Hoje nos Emirados Árabes Unidos, a falcoaria é estritamente regulamentada por lei. O amor da Emirates por essa ocupação começou a se refletir em inúmeros concursos, festivais e exposições. Por exemplo, uma competição é realizada anualmente em Dubai, na qual o falcão de asa mais rápida é determinado. É dada grande atenção ao mais alto nível à preservação do patrimônio natural e cultural. Graças aos esforços dos Emirados Árabes Unidos na arena internacional, a caça com falcões foi reconhecida pela UNESCO como uma espécie de patrimônio cultural intangível da humanidade. Desde 2001, o Emirados Árabes Unidos Falcon Club trabalha para preservar a tradição ancestral.

Como parte de um programa especial lançado pelo Sheikh Zayed em 1995, mais de 1.300 aves de caça foram libertadas no final da temporada de caça. Antes disso, os pássaros são rodeados, um chip especial é implantado sob a pele e eles recebem o treinamento necessário para se sentirem à vontade novamente na natureza. Nos Emirados Árabes Unidos, existe um Hospital Falcon exclusivo, bem como o maior centro do mundo, no qual os falcões são criados em cativeiro para não usar aves selvagens raras na caça.

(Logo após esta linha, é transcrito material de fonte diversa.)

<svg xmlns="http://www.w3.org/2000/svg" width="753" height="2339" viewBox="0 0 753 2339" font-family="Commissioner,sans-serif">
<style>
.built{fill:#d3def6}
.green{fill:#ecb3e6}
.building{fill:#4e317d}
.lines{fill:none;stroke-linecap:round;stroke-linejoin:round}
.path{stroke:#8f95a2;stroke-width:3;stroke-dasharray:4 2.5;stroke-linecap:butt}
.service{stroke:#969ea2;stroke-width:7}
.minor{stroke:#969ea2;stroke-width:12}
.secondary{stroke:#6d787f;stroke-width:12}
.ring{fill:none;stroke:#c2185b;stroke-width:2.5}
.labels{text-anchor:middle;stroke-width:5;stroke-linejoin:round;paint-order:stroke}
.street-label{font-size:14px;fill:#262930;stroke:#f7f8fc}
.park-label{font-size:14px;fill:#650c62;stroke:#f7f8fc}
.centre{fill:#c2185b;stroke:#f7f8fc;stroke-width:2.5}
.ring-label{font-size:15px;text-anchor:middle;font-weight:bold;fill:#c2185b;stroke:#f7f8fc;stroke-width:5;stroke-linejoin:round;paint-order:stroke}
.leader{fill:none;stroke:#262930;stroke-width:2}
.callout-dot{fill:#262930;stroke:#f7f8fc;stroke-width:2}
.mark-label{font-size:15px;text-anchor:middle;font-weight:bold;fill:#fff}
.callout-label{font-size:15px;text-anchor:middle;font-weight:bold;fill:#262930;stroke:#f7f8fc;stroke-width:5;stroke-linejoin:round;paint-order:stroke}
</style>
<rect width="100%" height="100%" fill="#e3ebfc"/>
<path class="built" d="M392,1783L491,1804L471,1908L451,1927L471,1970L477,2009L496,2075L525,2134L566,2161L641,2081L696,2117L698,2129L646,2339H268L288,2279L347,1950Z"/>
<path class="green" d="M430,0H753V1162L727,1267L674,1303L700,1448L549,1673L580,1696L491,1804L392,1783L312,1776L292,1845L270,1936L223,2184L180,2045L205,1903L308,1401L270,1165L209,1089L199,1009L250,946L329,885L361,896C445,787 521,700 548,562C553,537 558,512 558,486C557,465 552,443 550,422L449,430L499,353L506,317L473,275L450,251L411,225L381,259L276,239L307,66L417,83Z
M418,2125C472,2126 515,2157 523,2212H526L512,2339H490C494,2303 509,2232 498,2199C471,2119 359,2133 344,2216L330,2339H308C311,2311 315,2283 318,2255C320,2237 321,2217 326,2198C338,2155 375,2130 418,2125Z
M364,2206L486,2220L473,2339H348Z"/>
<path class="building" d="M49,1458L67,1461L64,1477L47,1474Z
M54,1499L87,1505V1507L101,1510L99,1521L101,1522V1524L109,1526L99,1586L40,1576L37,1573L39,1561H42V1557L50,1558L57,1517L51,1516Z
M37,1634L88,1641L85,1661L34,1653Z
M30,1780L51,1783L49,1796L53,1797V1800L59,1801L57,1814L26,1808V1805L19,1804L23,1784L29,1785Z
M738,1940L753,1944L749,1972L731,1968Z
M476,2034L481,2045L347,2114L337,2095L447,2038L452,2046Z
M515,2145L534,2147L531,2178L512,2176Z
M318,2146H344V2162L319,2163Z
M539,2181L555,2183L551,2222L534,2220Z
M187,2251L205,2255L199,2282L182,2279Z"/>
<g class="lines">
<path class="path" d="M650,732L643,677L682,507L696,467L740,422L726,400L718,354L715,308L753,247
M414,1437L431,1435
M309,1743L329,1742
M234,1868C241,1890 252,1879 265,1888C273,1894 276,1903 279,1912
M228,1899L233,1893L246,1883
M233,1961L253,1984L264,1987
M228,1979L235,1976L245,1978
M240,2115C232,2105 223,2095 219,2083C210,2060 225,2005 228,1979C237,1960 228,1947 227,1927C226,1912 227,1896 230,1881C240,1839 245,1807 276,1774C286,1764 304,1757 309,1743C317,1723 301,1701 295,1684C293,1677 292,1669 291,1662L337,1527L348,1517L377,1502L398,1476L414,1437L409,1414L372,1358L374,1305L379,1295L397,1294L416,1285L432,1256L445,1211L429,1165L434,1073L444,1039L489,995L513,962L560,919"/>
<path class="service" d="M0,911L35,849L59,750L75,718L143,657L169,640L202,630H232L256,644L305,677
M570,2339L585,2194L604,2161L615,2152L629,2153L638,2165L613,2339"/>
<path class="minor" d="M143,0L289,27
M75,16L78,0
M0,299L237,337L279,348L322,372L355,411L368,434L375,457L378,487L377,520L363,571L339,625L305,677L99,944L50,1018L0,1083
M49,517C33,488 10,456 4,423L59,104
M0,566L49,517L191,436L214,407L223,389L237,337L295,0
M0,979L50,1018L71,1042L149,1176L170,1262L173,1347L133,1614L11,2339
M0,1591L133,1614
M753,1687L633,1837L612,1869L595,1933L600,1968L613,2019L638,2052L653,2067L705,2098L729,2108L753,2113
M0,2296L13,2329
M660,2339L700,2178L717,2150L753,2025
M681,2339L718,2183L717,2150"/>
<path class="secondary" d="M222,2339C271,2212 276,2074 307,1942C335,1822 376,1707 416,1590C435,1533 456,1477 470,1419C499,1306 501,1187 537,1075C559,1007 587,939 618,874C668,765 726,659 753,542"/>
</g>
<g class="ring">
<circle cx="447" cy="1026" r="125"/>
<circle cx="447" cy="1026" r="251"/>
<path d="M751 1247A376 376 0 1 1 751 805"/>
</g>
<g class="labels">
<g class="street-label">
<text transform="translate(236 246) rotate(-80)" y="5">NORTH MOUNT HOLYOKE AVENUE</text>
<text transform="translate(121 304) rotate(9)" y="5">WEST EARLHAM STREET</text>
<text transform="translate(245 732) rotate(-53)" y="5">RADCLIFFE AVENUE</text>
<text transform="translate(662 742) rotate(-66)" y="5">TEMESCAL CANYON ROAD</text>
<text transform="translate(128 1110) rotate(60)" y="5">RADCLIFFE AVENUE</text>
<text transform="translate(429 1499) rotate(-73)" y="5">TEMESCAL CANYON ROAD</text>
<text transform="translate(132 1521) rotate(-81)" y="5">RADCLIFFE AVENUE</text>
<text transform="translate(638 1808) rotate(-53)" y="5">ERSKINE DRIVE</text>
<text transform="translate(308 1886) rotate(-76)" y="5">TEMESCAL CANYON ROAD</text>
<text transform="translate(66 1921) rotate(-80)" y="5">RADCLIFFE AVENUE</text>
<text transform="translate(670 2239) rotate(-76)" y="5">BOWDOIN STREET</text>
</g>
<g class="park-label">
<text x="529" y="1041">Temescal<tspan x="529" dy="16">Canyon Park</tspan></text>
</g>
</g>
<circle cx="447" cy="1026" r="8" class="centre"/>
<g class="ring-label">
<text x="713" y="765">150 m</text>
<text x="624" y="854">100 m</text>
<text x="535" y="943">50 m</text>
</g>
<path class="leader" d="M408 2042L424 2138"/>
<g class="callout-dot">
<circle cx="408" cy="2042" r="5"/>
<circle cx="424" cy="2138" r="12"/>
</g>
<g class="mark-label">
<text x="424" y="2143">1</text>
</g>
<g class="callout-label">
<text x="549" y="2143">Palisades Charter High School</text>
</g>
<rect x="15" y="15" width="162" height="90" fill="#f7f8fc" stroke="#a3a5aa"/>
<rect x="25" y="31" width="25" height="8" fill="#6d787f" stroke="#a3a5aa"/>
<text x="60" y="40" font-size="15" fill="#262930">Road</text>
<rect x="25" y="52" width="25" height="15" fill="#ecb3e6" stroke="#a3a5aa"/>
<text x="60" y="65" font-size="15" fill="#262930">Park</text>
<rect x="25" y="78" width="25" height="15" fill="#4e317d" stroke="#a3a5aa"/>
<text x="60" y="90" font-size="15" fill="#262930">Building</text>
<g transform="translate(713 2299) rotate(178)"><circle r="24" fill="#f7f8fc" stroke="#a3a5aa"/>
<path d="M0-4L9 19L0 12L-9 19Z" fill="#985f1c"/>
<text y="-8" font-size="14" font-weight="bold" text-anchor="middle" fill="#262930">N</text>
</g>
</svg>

Finalmente, para os falcões nos Emirados Árabes Unidos, as aves da raça Khubar são especialmente cultivadas, cuja população natural também está em declínio. Portanto, a tradição antiga coexiste com a nova consciência ambiental dos emirados.

Iates antigos

Naqueles dias em que os habitantes dos Emirados ainda não estavam atraídos pelos iates mais caros do mundo e pelas maiores competições como a Volvo Ocean Race, os moradores locais fizeram uso extensivo de dhows de madeira para navegação e pesca de pérolas.

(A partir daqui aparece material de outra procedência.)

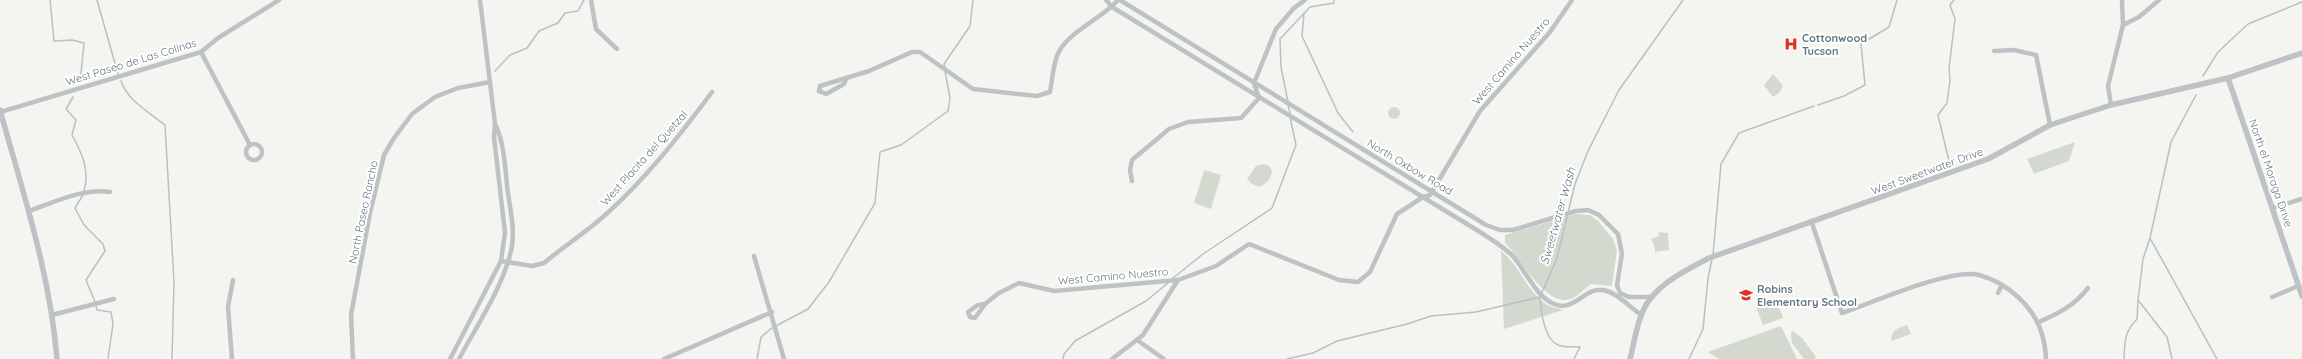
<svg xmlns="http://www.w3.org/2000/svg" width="2302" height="359" viewBox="0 0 2302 359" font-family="Quicksand,sans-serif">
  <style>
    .green { fill: #d4d9cf }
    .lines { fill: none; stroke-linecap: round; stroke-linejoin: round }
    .stream { stroke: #b3c3c5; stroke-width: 1.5 }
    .minor { stroke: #bdc2c4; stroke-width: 4.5 }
    .tertiary { stroke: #bdc2c4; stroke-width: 5.5 }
    .labels { text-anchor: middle; stroke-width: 4; stroke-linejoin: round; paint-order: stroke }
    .poi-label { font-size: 11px; font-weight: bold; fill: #637881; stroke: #fff; text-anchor: start }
    .street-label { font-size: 11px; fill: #637881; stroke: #fff }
    .water-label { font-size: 12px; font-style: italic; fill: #5f7b7f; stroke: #fff }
  </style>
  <rect width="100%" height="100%" fill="#f4f4f0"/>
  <g class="green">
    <path d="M1773 74 1783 86 1780 92 1773 97 1764 85Z"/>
    <circle cx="1394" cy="113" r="6"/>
    <path d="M2075 142 2069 161 2034 174 2027 159Z"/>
    <path d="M1262 164 1268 165 1272 170C1271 179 1267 183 1259 187L1252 184 1247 179 1256 166Z"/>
    <path d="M1204 170 1221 175 1211 209 1194 203Z"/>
    <path d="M1576 214 1590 215 1598 221 1613 239 1617 250 1612 286 1591 284C1585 288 1578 296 1571 299 1546 308 1519 256 1505 243V235Z"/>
    <path d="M1658 232 1668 233 1669 250 1655 252V248L1651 239 1659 236Z"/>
    <path d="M1501 251C1520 265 1527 293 1548 305 1552 308 1558 308 1563 310L1504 329Z"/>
    <path d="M1776 299 1783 318 1763 325 1756 307Z"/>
    <path d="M1907 325 1911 334 1891 341C1892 330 1895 329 1907 325Z"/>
    <path d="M1781 326 1797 359H1719L1708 352Z"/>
    <path d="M1793 331 1802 338 1816 357 1814 359H1804L1792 343 1791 333Z"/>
  </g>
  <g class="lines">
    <g class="stream">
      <path d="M50 0 54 41 72 40 84 43 80 83"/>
      <path d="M97 0 118 74"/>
      <path d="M1304 13 1302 36 1338 113 1353 132"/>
      <path d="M945 67 944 64 970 26 973 0"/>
      <path d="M495 71 510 55 527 48 539 31 558 23 565 13 578 11 584 0"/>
      <path d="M2203 76 2218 52 2248 24 2302 2"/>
      <path d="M121 81C127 100 150 113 165 125L174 282 172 359"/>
      <path d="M2196 95 2171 142 2150 238 2217 359"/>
      <path d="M73 97 66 109 76 120 72 135C82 153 90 171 84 191"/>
      <path d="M1288 102 1281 67 1280 39 1310 7 1334 3V0"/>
      <path d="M1288 105 1290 113"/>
      <path d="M1818 105 1844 96 1865 85 1861 44 1889 27 1897 0"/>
      <path d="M1949 161 1938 115 1947 103 1950 80 1949 68 1955 19 1950 5 1954 0"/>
      <path d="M83 195 75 208 84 225 103 244 105 251 86 280 95 302"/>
      <path d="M2150 238 2143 259 2138 300 2167 337 2172 359"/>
      <path d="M1713 255 1721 164 1739 133 1814 106"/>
      <path d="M1172 279 1203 254 1272 208 1296 145 1290 117"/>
      <path d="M1540 297C1541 311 1544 339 1558 345 1564 348 1574 346 1580 347L1574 359"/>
      <path d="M96 306 97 310 111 312 113 324 108 359"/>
      <path d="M757 359 761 337 772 328 808 309 829 282 875 203 880 152 901 145 948 111 950 98 945 71"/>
      <path d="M1063 359 1064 354 1075 341 1146 301 1168 283"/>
      <path d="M1287 359 1313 353 1337 341 1407 324 1431 316 1476 312 1540 297 1557 258 1575 184 1588 151 1619 90 1683 0"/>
      <path d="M1689 359 1703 329 1708 278 1712 259"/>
      <path d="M2124 359C2125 340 2124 333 2137 319L2138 301"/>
    </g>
    <g class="minor">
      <path d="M591 0 596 29 617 49"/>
      <path d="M1106 0 1112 7 1480 232C1491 239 1502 246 1512 255 1525 269 1535 296 1554 304 1576 313 1585 284 1607 291 1620 295 1630 308 1642 315"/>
      <path d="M1120 0 1486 225 1500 230H1513L1576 211 1588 210 1599 215 1618 234 1622 254 1617 285 1620 293 1629 297H1653"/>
      <path d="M2123 25 2139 17 2159 0"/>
      <path d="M1994 51 2014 50 2036 55 2050 125"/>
      <path d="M201 52 250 145"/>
      <path d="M846 79 844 84 826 94 819 91 820 86 869 71 912 52H920L973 89 1037 96 1050 92C1052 81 1053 67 1057 56 1065 33 1102 19 1118 0"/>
      <path d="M2111 105 2108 86 2123 25 2122 0"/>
      <path d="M0 112 201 52 218 38 279 0"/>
      <circle cx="254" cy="152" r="8"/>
      <path d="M1132 181 1130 170 1132 160 1169 129 1188 122 1241 118 1259 98 1254 83 1276 29 1294 8 1305 0"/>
      <path d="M2272 208 2302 199"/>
      <path d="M29 211C55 202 83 188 110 192"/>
      <path d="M1812 223 1842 313C1872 303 1950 268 1979 275 1994 279 2007 287 2018 297 2037 314 2045 334 2046 359"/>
      <path d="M754 256 784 359"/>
      <path d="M501 261 532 266 544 263C563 247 585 233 604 216 645 180 680 135 712 92"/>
      <path d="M1998 293 2002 285"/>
      <path d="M2272 297 2298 286"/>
      <path d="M985 304 978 305 968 312 970 317 975 318 985 304 999 293 1019 283 1054 291 1178 280 1216 266 1249 244 1339 280 1358 282 1370 272 1397 214 1423 197 1430 195 1480 111 1550 32 1572 0"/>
      <path d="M52 315 114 299"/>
      <path d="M2039 322C2059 313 2074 306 2088 288"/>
      <path d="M1137 340 1164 359"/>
      <path d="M232 359 228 307 233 280"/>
      <path d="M353 359 351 315 370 213 384 155 394 138 412 114 435 97 458 88 490 82"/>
      <path d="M450 359 501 261 505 233 494 137 495 124 480 0"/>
      <path d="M459 359C477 325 505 284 512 246 515 226 509 205 507 185 505 165 504 144 496 126"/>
      <path d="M664 359 772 312"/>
      <path d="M1112 359 1143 335 1178 280"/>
    </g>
    <g class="tertiary">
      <path d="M2228 78 2302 296"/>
      <path d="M0 110C23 193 50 273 57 359"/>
      <path d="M1630 359C1634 344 1636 326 1643 311 1653 286 1686 270 1709 258L1988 159 2050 125 2111 105 2228 78 2302 53"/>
    </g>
  </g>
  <defs>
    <g id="hospital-bare" transform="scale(1.08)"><path d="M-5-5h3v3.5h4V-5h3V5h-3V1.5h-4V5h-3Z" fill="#df3425" stroke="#fff" stroke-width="2.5" paint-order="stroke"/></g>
    <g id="school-bare" transform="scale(1.08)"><path d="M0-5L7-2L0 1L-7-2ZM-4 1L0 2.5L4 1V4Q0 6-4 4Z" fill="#df3425" stroke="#fff" stroke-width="2.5" paint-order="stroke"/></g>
  </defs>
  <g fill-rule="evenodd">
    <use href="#hospital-bare" x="1791" y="44"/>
    <use href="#school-bare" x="1746" y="295"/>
  </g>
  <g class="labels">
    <g class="poi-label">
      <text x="1802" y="42">Cottonwood<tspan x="1802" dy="13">Tucson</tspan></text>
      <text x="1757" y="293">Robins<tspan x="1757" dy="13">Elementary School</tspan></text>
    </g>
    <g class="street-label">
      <text transform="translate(1511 61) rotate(-49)" y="4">West Camino Nuestro</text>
      <text transform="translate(131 62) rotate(-17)" y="4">West Paseo de Las Colinas</text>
      <text transform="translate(644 158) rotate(-48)" y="4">West Placita del Quetzal</text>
      <text transform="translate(1410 167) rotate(31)" y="4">North Oxbow Road</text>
      <text transform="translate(1927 171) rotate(-20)" y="4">West Sweetwater Drive</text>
      <text transform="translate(2271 173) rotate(71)" y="4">North el Moraga Drive</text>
      <text transform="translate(363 212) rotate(-78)" y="4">North Paseo Rancho</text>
      <text transform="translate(1113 276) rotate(-5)" y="4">West Camino Nuestro</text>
    </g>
    <g class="water-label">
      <text transform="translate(1558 216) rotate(-74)" y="4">Sweetwater Wash</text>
    </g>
  </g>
</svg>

Agora nos Emirados Árabes Unidos, eles estão organizando inúmeras corridas de dhow com a mais precisa observância das tradições. Os cascos dos navios são feitos de madeira saai sem o uso de materiais modernos, como fibra de vidro. A Dow pode ser envernizada, mas não pintada. É permitido que as velas sejam feitas de nylon e pintadas (mas na maioria das vezes são brancas, de acordo com a tradição).

As corridas acontecem em duas classes principais da Dow - 43 e 60 pés de comprimento (por exemplo, os torneios Marwa e Abu Al Abyad em Abu Dhabi). Às vezes, a força física dos remadores é usada (geralmente quatro), e às vezes eles dependem apenas dos caprichos dos ventos da baía. De qualquer forma, antes de começar, os participantes estudam cuidadosamente as condições climáticas.

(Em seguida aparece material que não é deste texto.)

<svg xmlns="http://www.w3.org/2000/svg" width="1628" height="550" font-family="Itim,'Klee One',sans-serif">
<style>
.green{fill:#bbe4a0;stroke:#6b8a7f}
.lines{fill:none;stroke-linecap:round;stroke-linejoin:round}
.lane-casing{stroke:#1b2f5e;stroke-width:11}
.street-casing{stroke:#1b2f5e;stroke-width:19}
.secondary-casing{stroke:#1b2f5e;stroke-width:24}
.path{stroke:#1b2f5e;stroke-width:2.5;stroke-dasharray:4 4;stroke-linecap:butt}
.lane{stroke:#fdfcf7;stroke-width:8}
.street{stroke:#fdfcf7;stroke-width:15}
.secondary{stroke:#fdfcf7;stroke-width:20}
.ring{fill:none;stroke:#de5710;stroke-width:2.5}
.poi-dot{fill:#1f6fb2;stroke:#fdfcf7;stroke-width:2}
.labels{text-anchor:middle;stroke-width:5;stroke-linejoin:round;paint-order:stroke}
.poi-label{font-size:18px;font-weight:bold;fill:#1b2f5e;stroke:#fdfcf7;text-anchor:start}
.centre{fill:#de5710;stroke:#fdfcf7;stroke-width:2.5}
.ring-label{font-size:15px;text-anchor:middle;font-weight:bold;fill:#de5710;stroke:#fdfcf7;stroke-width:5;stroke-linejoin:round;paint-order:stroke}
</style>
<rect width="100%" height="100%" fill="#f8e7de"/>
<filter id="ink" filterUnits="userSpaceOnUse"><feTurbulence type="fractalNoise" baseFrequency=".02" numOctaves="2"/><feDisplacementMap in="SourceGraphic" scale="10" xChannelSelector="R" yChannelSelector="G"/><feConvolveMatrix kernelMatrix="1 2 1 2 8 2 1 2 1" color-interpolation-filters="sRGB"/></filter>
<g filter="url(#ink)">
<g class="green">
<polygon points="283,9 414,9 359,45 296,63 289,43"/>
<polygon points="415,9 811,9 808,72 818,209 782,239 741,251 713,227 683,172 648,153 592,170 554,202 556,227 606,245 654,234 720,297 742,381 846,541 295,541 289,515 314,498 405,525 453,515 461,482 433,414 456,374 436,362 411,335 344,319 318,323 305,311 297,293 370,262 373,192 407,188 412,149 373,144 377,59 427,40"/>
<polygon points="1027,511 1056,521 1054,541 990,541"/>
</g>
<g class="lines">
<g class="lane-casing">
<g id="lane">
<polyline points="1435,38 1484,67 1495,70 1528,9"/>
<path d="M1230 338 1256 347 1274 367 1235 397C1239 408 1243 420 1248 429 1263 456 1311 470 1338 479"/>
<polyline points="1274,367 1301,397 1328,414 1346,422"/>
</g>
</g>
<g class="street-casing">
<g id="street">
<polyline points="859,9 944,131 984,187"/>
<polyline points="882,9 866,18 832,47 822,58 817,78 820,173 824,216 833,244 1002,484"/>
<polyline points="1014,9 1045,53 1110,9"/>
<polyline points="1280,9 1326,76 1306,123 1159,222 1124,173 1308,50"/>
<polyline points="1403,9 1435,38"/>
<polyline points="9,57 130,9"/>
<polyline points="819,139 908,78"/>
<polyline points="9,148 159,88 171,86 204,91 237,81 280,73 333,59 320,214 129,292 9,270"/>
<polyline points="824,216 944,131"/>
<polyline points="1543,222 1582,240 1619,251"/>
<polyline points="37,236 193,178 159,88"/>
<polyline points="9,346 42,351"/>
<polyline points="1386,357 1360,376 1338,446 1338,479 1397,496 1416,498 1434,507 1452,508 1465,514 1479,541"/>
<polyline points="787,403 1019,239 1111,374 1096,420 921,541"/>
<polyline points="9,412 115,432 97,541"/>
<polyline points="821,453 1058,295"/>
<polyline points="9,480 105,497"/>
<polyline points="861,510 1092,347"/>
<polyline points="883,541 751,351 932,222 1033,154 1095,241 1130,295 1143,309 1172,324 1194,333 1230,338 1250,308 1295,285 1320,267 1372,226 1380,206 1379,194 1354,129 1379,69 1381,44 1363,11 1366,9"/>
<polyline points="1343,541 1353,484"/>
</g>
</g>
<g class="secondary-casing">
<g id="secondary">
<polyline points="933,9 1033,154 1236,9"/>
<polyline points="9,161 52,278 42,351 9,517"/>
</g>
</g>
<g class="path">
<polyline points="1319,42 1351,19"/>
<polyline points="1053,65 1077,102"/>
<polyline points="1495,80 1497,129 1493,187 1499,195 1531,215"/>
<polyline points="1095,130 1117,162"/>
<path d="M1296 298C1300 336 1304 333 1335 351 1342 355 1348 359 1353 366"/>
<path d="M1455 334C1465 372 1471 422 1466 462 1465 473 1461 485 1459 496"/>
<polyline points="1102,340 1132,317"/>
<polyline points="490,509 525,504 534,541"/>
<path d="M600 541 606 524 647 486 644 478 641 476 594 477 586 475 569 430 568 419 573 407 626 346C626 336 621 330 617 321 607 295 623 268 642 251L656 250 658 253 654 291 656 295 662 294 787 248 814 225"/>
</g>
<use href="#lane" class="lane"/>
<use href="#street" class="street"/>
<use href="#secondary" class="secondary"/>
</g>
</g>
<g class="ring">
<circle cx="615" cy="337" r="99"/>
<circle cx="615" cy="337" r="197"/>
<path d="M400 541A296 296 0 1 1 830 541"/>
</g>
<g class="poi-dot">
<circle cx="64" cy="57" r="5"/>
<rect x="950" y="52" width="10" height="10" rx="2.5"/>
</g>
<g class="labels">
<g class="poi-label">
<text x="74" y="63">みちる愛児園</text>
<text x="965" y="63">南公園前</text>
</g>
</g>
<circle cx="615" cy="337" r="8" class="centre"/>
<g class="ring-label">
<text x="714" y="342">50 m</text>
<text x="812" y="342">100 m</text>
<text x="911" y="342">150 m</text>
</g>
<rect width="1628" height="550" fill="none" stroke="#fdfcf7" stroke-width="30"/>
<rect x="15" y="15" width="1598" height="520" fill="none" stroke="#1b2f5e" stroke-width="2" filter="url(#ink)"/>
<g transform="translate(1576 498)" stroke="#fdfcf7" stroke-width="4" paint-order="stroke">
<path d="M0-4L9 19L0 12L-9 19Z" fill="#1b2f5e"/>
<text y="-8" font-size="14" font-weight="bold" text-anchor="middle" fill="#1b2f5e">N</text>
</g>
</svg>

A corrida anual de Al Ghaffal é a maior do mundo. Em maio de 2013, cerca de cem embarcações cruzaram 54 milhas náuticas da ilha Sir Bu Nair, em Sharjah, até o Burj Al Arab Hotel, em Dubai, fazendo uma viagem de seis horas não apenas no espaço, mas também no tempo.Se o lendário hotel é um símbolo dos mais novos Emirados Árabes Unidos, Sir Bu Nair é o local da parada tradicional dos caçadores de pérolas, onde eles se reuniram na antiguidade para comemorar o final da temporada antes de voltar para casa para as férias de verão.

Observamos em conclusão que as atividades esportivas tradicionais dos emirados não se limitam ao acima. Existem inúmeras variedades de jogos folclóricos que exigem força, destreza e engenhosidade. Os conhecedores contam apenas 42 jogos disputados por mulheres locais - nem sempre definham em um harém ou estão ocupadas com a lição de casa! Essencialmente, esportes coletivos com regras e costumes adequados incluem jogos como al-haul (duas equipes atacam o território uma da outra tentando tocar a bandeira do oponente), al-halle (um jogador de uma equipe tenta tocar o jogador de um oponente e fugir intacto do território "inimigo"), "em tabba" (uma equipe tenta acertar o alvo no território do oponente com a bola). E, por exemplo, no jogo “As Succule”, as meninas devem atirar uma pedra o mais alto possível e, até que ela caia, use a mesma mão para pegar o maior número possível de pedras do chão. É claro que essas diversões folclóricas não são de modo algum menos complicadas do que aquelas que atribuímos aos esportes modernos. Quem sabe, talvez com o tempo alguns deles constituam a base de alguma nova disciplina olímpica - assim como os Emirados se tornaram um país moderno, sem esquecer suas tradições.